In the Church of the Nazarene, we don’t say this creed much. Which really is too bad. It is the basics of the universal Christian faith.
In the light of today’s Scripture, it is “He will come again in glory to judge the living and the dead, and his kingdom will have no end” that is our focus.
Today’s Scripture is a warning to be ready for the return of Jesus. We lose a lot of this story because so much of it is cultural. The bridesmaids are to escort the bride (and essentially the groom) to the groom’s home for the marriage ceremony.
There would be dancing and singing along the way. Sleeping was wise. However, part of the situation is that there was often last-minute negotiations between the families of the bride and groom.
So, the announcement of “the groom comes” could be done, and then something else would come up, and the whole thing would begin again. The reality was that “the groom comes” could be said many times without a groom actually coming.
The coming of Christ has been that way for 2000 years. “He’s coming…oh, wait…He’s coming…oh, wait…” That cycle has been repeated for generations. Many of us recall multiple times in our lives when people have been convinced that Jesus was coming back.

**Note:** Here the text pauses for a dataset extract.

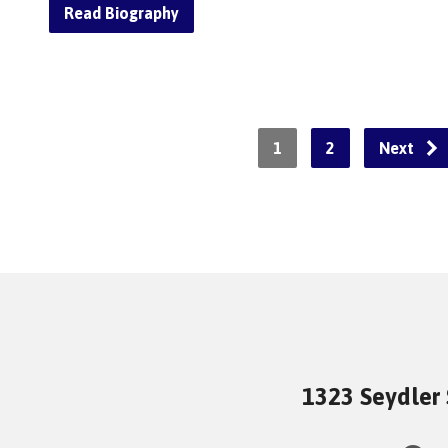
Read Biography
1
2
Next
1323 Seydler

We are the bridesmaids. We are the bride (the church). It’s weird, I know. We are both bridesmaids and bride and yet still ourselves.
Christmas wasn’t that long ago. Part of the story is the glory of Heaven that shined down and declared the birth of the Savior. Epiphany (less than 2 weeks ago, and still the church season) is about a star that led unbelievers to venerate the new King.
Whether a thief in the night, a baby in a manger, a choir from Heaven, somehow Christ will come in glory. We are called to be prepared.
Christ has died. Christ has risen. Christ will come again. May we be continually preparing for his return. Amen.